À ces mots, Ernestine échangea un regard significatif avec M. de Maillefort.

— Monsieur… — répondit Olivier au baron en rougissant, aussi contrarié qu’embarrassé de cette interpellation à lui faite devant plusieurs personnes qu’il ne connaissait pas, — je ne comprends ni la nécessité, ni l’opportunité de la question que vous m’adressez.

— Je suis donc obligé de faire appel à la loyauté, à la sincérité, à la franchise bien connues de l’honorable assistant, — reprit solennellement le baron, — et de l’adjurer de répondre à cette question : Lui ai-je proposé, oui ou non, la main de ma pupille, mademoiselle de Beaumesnil ?

— Eh bien ! oui… monsieur… — dit Olivier avec impatience, — cela est vrai.

— Monsieur Olivier Raimond, — reprit le baron, — n’a-t-il pas refusé nettement, catégoriquement… positivement, cette proposition ?

— Oui, monsieur…

— L’honorable assistant ne m’a-t-il pas donné pour raison de son refus « un engagement de cœur et d’honneur pris précédemment, et qui devait, disait-il, assurer le bonheur de sa vie ? » Ne sont-ce pas là les propres paroles de l’honorable assistant ?

— Il est vrai, monsieur, et, grâce à Dieu, ce qui était alors pour moi la plus chère des espérances… va devenir aujourd’hui une réalité, — ajouta le jeune homme en regardant Ernestine.

— Un tel désintéressement est vraiment inouï, — dit à demi-voix la duchesse de Senneterre à sa fille. — C’est la fréquentation de ces gens-là qui a gâté notre pauvre Gerald.

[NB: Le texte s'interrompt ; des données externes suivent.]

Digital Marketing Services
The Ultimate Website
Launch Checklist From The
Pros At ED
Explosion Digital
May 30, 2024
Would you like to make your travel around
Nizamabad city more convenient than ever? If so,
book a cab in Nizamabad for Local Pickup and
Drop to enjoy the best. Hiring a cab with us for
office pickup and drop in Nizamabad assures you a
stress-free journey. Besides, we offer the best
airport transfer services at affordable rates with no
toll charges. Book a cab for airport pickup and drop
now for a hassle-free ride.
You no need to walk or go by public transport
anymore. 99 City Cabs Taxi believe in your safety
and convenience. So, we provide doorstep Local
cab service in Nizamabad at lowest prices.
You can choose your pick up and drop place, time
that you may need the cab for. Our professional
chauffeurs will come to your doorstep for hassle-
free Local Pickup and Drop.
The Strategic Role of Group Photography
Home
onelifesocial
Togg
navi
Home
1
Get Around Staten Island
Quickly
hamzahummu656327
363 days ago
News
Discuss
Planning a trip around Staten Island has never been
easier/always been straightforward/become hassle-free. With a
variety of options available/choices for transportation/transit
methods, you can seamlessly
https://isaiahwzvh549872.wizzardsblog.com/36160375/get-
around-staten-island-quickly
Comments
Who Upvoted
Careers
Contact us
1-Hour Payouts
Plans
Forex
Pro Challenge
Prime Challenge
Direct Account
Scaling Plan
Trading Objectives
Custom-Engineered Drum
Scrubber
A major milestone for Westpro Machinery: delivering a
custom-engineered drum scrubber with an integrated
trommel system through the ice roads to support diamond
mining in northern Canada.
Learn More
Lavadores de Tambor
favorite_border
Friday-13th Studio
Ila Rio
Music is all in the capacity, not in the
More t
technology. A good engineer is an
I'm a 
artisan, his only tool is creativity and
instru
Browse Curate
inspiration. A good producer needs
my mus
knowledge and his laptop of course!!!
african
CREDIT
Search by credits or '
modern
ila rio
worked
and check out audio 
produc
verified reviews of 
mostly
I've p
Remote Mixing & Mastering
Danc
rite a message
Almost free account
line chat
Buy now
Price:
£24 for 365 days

Mademoiselle de Senneterre baissa les yeux et n’osa pas répondre à sa mère, qui reprit :

— Mais, je n’y comprends plus rien… puisque cet héroïque monsieur refuse mademoiselle de Beaumesnil, que vient-elle faire ici… et son imbécile de tuteur aussi ?… je m’y perds… Attendons.

Ernestine, malgré la joie et la fierté que lui causait cette espèce de publicité donnée à la noble conduite d’Olivier, n’était cependant pas encore absolument rassurée au sujet des scrupules qu’il pouvait ressentir en apprenant que la petite brodeuse était mademoiselle de Beaumesnil.

— Je n’ai plus qu’à remercier M. Olivier Raimond de la loyauté de ses réponses, — dit le baron en se rasseyant, — et l’honorable assistance voudra bien prendre acte des nobles paroles de mon interlocuteur.

— Pourquoi diable ! ce gaillard à longues dents, et qui est aussi important qu’un Suisse de cathédrale, vient-il de débiter ses phrases ?… — demanda tout bas le commandant Bernard à Olivier et à Gerald.

— Je n’y comprends rien, mon oncle ; je suis comme vous très étonné que ce monsieur vienne rappeler ici… et à ce moment, la proposition que l’on m’a faite !

— Cela ne peut avoir d’autre inconvénient, — répondit Gerald en souriant, — que de rendre ta chère Ernestine encore plus éprise de toi en apprenant que tu as sacrifié à ton amour pour elle…

— Et c’est justement l’espèce de retentissement donné à une action si simple qui me contrarie beaucoup… — reprit Olivier…

— Et tu as raison, mon enfant, — ajouta le vieux marin. — On fait ces choses-là pour soi… et pas pour les autres. — Puis, s’adressant au duc de Senneterre : — Dites donc, monsieur Gerald, ce brave petit bossu qui est à côté du notaire est le marquis dont vous m’avez parlé, n’est-ce pas ?

— Oui, mon commandant.

— C’est drôle, il a parfois l’air malin comme un singe, et parfois bon comme un enfant… Tenez, maintenant, avec quelle douceur il regarde mademoiselle Herminie !

— M. de Maillefort est un cœur comme le vôtre, mon commandant, c’est tout dire.

— Silence, Gerald, — dit tout bas Olivier ; — le notaire se lève, il va lire ton contrat.

— C’est pour la forme, — dit Gerald ; — car, au fond, peu importe ce contrat ; les véritables conditions de notre amour, nous les avons réglées de cœur à cœur avec Herminie.